= YOUR INSTRUCTIONS =
Copy each line of the data beneath in which the word "down" appears.
(Beginning of GIVEN DATA)
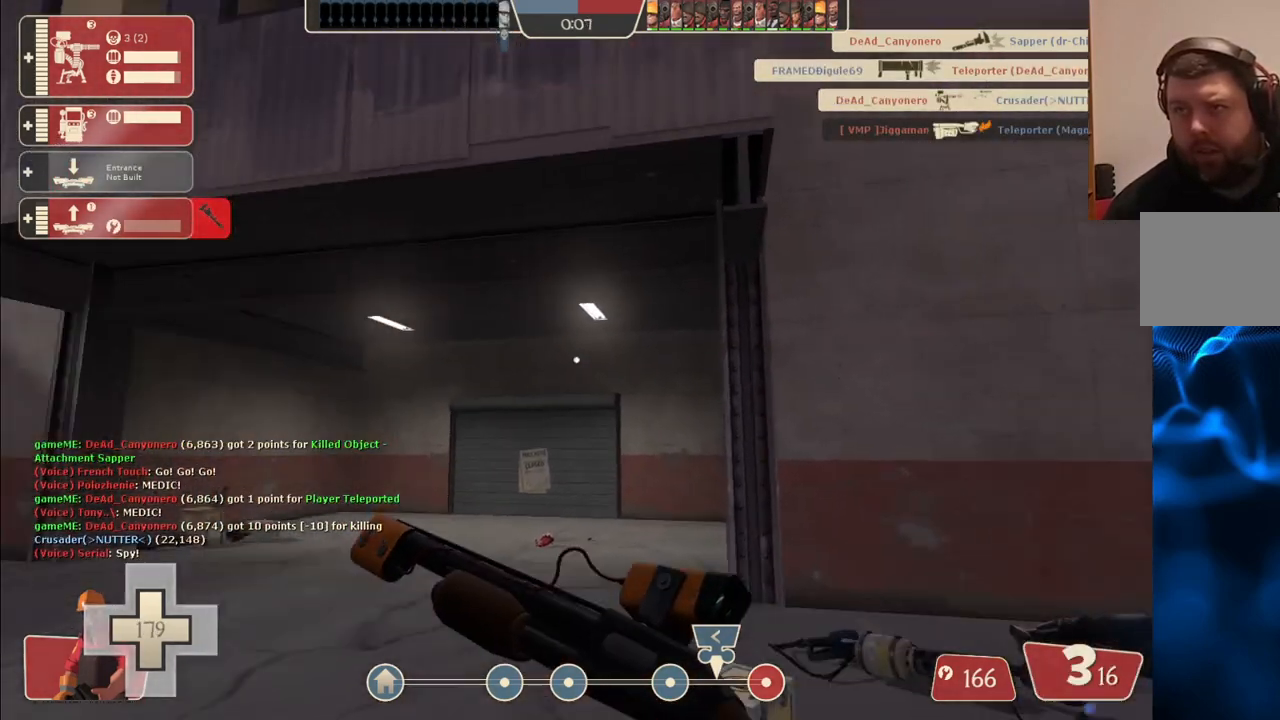
{"buttons": [], "left_stick": "up-left", "right_stick": "center", "events": [[50, "right_stick", "center"], [183, "right_stick", "left"], [333, "left_stick", "up-left"], [333, "right_stick", "center"]]}
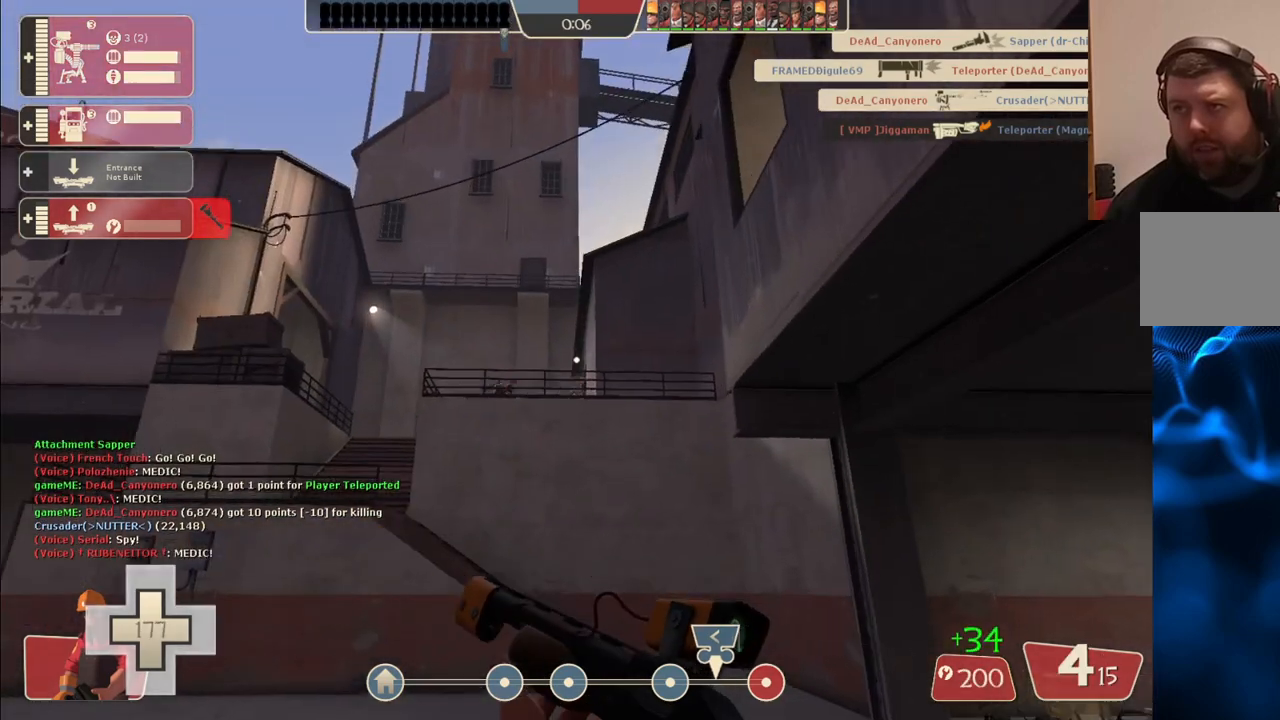
{"buttons": [], "left_stick": "up-left", "right_stick": "center", "events": []}
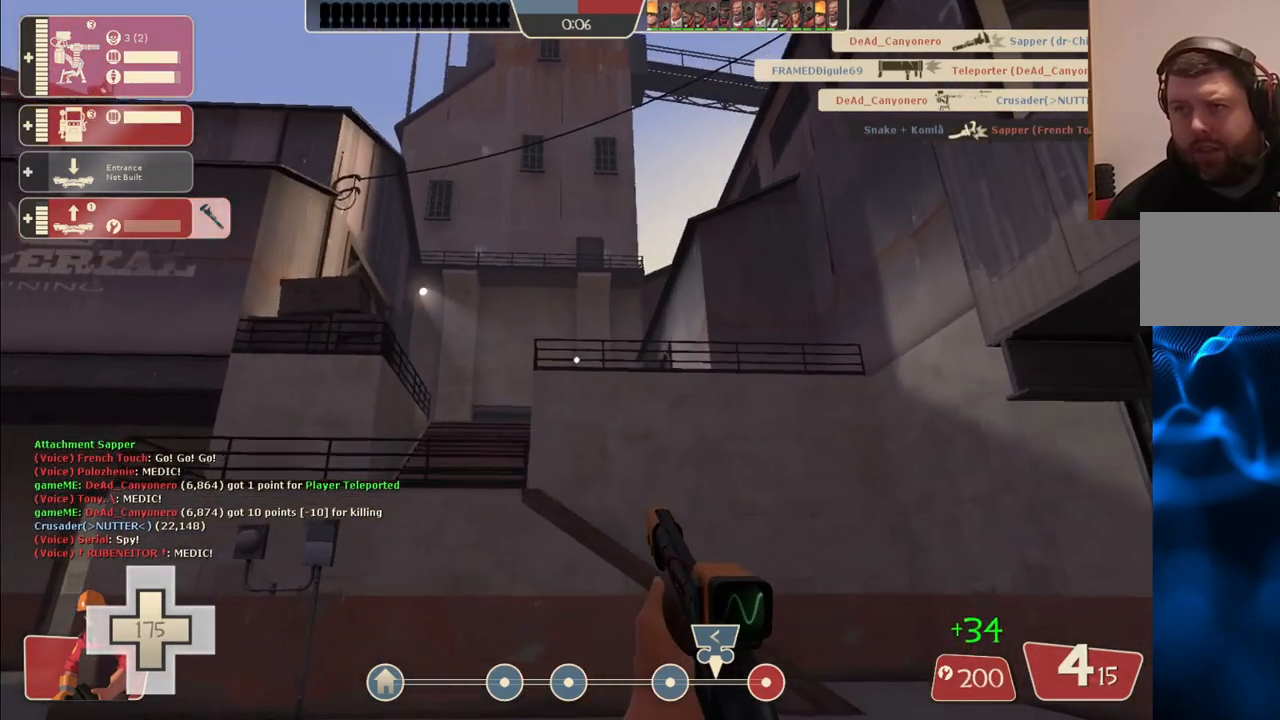
{"buttons": [], "left_stick": "left", "right_stick": "right", "events": [[83, "right_stick", "right"], [183, "left_stick", "left"], [200, "right_stick", "center"], [417, "right_stick", "right"]]}
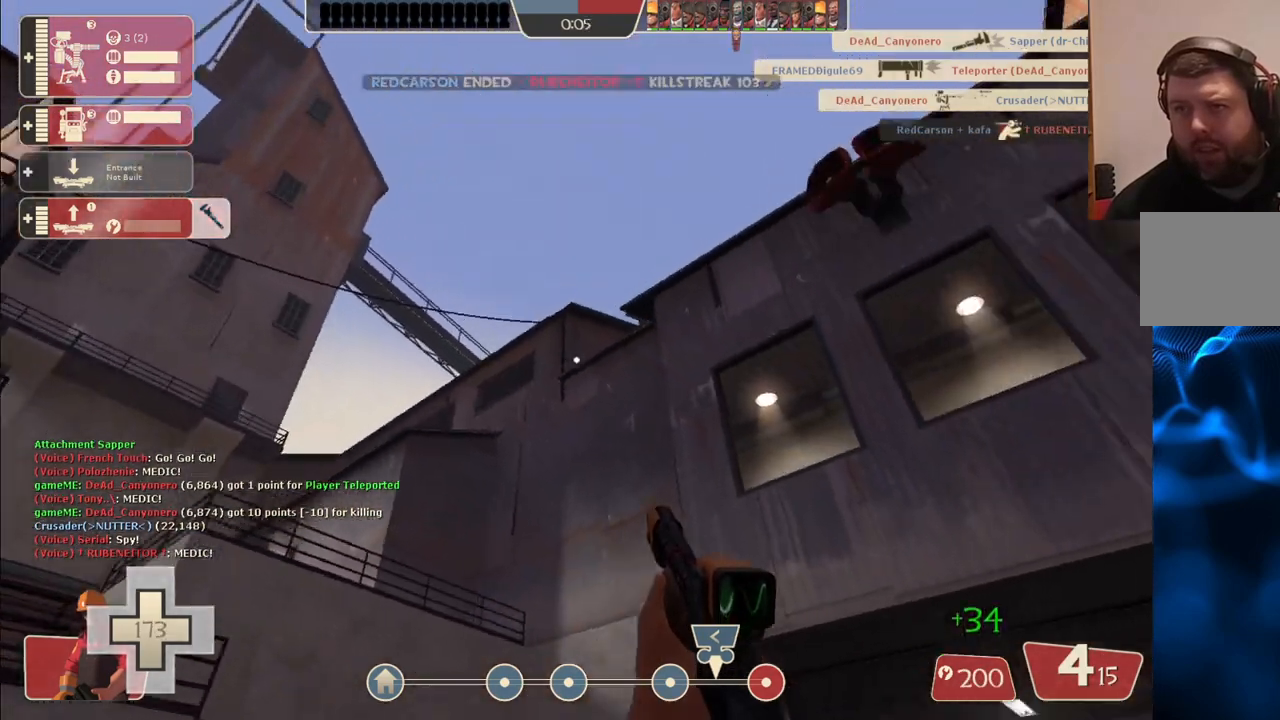
{"buttons": [], "left_stick": "center", "right_stick": "center", "events": [[33, "right_stick", "center"], [483, "left_stick", "center"]]}
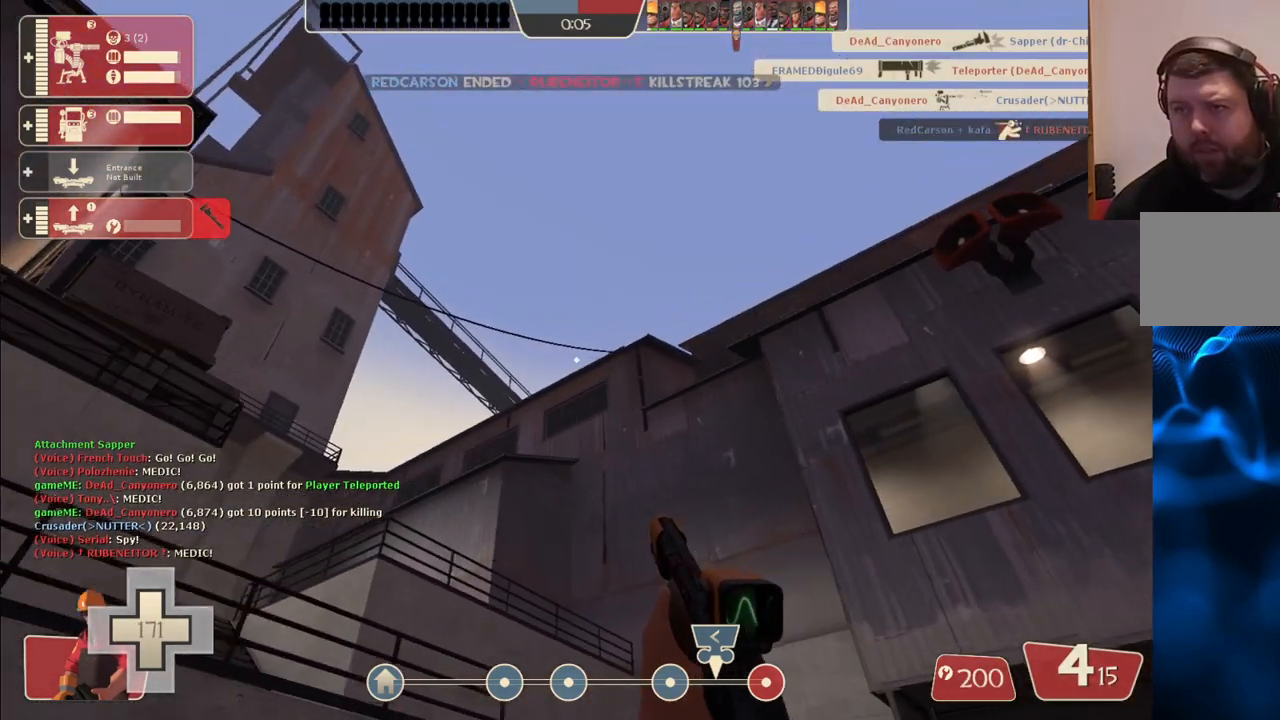
{"buttons": [], "left_stick": "center", "right_stick": "center", "events": [[200, "right_stick", "right"], [283, "left_stick", "left"], [400, "right_stick", "center"], [450, "left_stick", "center"]]}
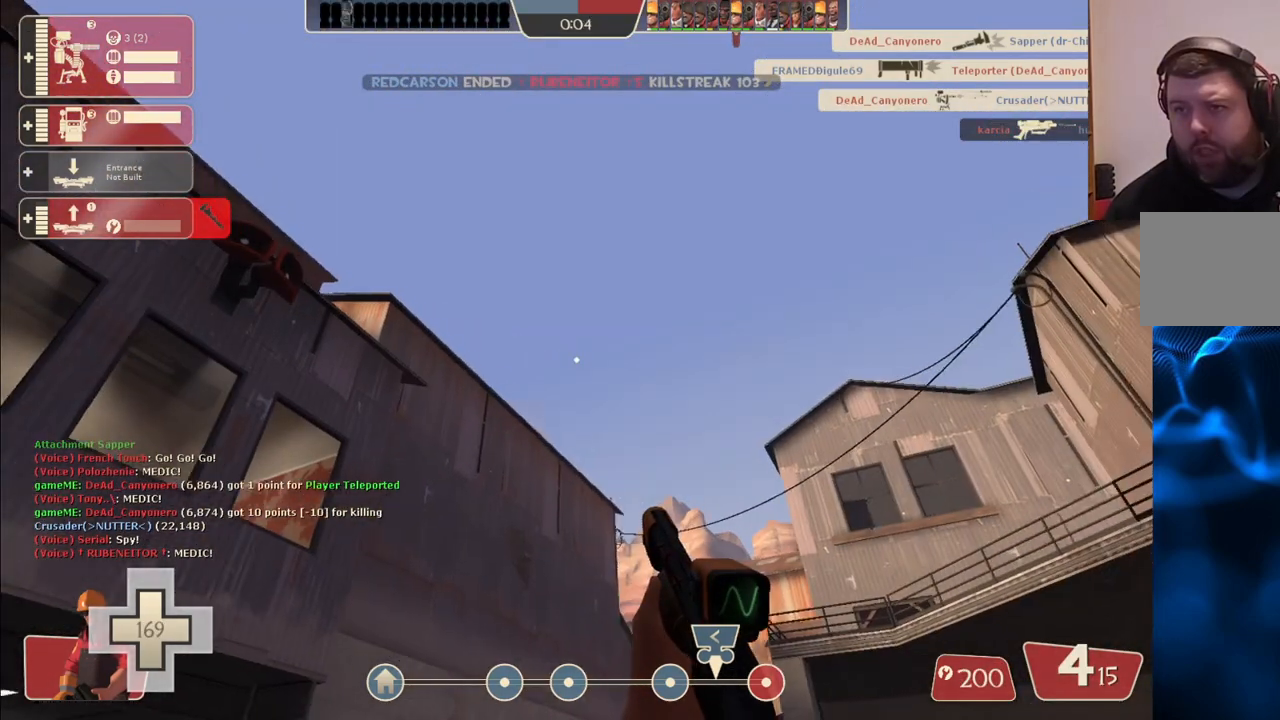
{"buttons": [], "left_stick": "up", "right_stick": "center", "events": [[167, "right_stick", "up"], [283, "left_stick", "up"], [283, "right_stick", "center"]]}
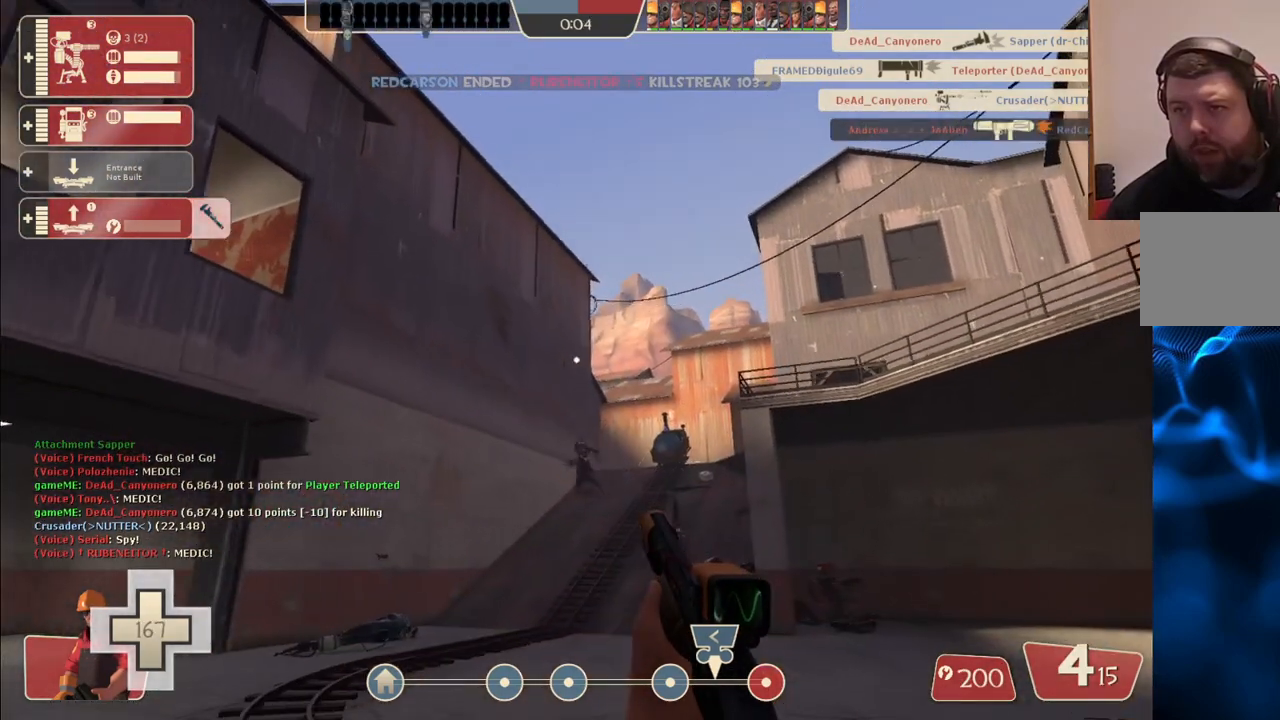
{"buttons": [], "left_stick": "down-right", "right_stick": "center", "events": [[33, "left_stick", "up-right"], [133, "right_stick", "left"], [317, "right_stick", "center"], [333, "left_stick", "right"], [417, "right_stick", "left"], [483, "left_stick", "down-right"], [500, "right_stick", "center"]]}
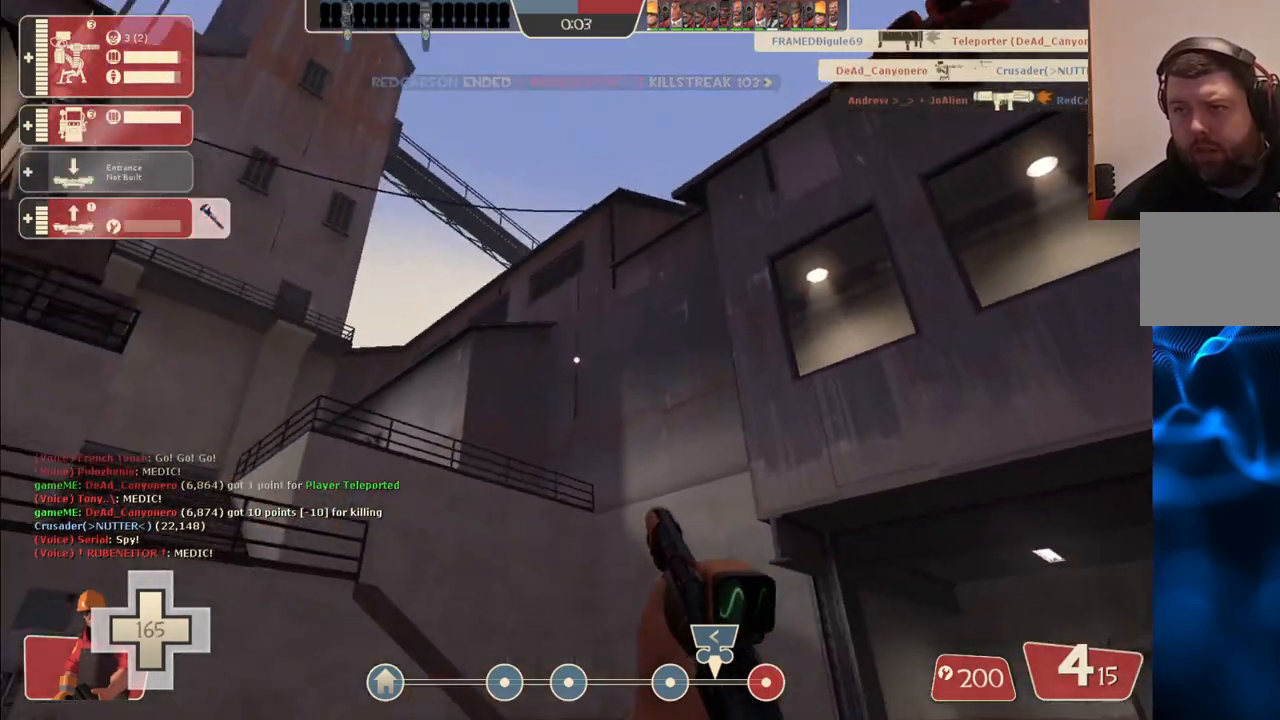
{"buttons": [], "left_stick": "down", "right_stick": "center", "events": [[317, "left_stick", "down"]]}
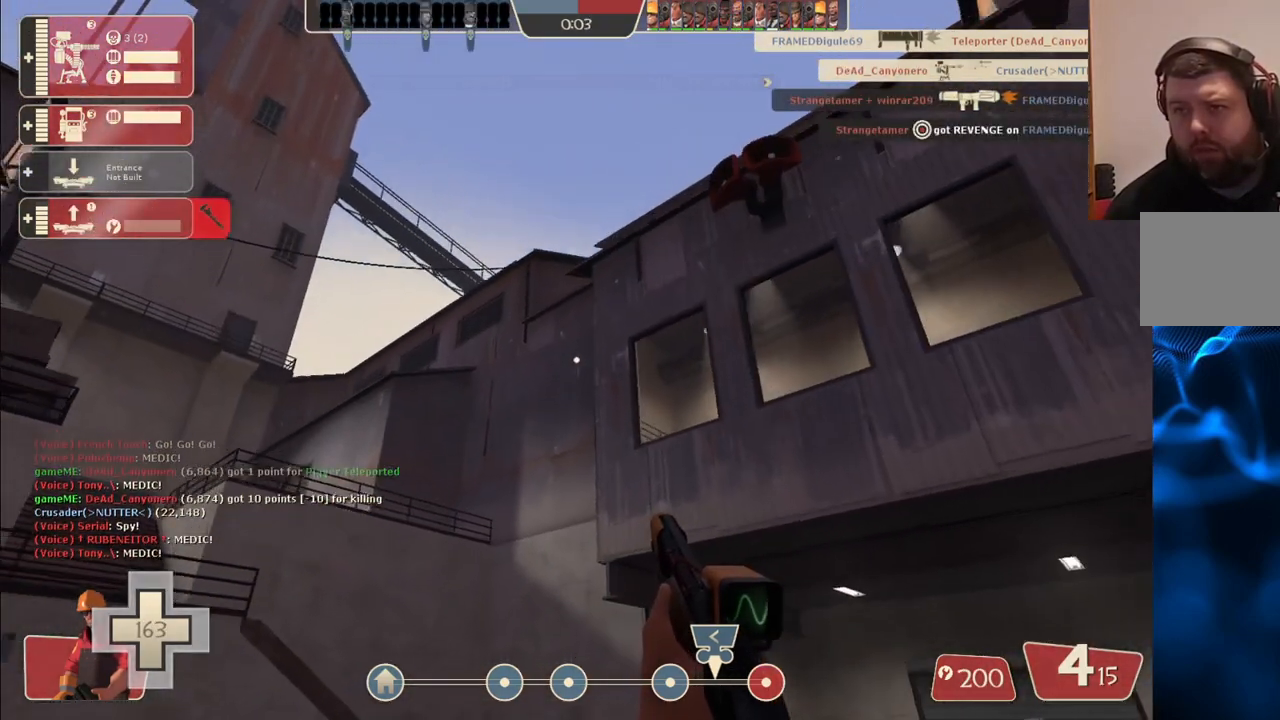
{"buttons": [], "left_stick": "up-left", "right_stick": "center", "events": [[83, "left_stick", "down-left"], [250, "left_stick", "left"], [400, "left_stick", "up-left"]]}
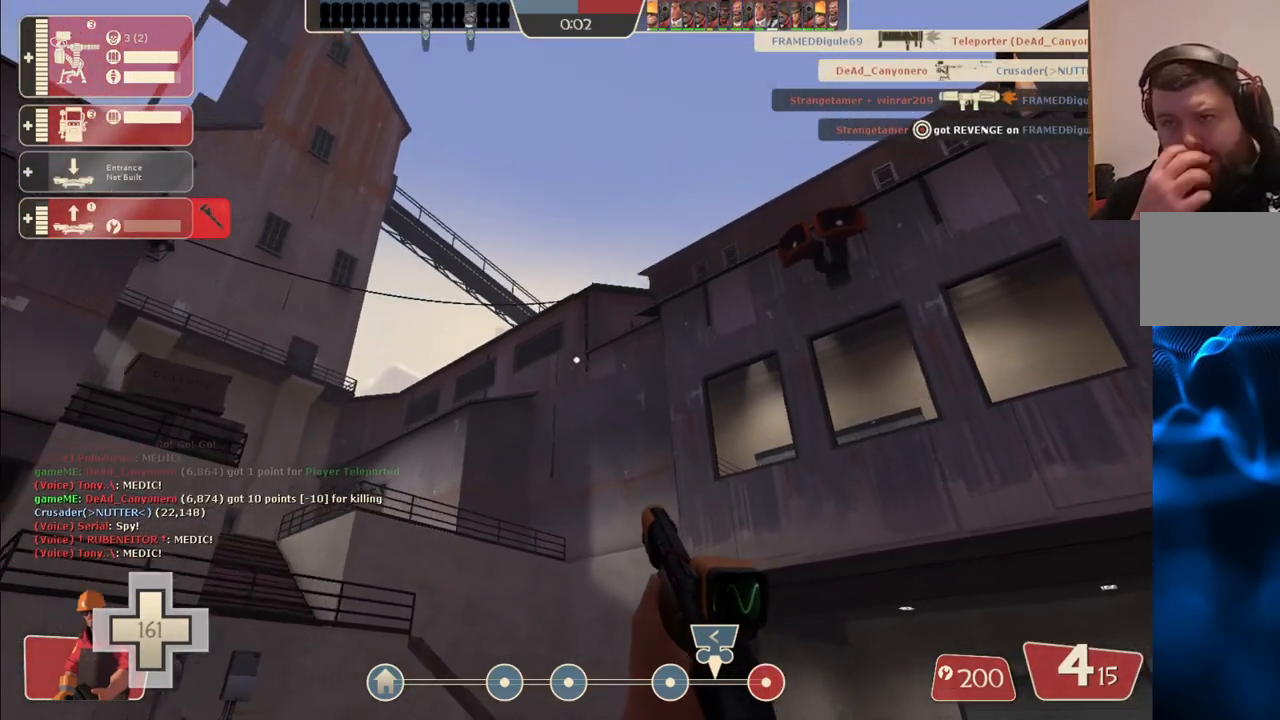
{"buttons": [], "left_stick": "up-right", "right_stick": "center", "events": [[367, "left_stick", "up-right"]]}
(End of GIVEN DATA)
= SOLUTION TO THIS EXERCISE =
{"buttons": [], "left_stick": "down-right", "right_stick": "center", "events": [[33, "left_stick", "up-right"], [133, "right_stick", "left"], [317, "right_stick", "center"], [333, "left_stick", "right"], [417, "right_stick", "left"], [483, "left_stick", "down-right"], [500, "right_stick", "center"]]}
{"buttons": [], "left_stick": "down", "right_stick": "center", "events": [[317, "left_stick", "down"]]}
{"buttons": [], "left_stick": "up-left", "right_stick": "center", "events": [[83, "left_stick", "down-left"], [250, "left_stick", "left"], [400, "left_stick", "up-left"]]}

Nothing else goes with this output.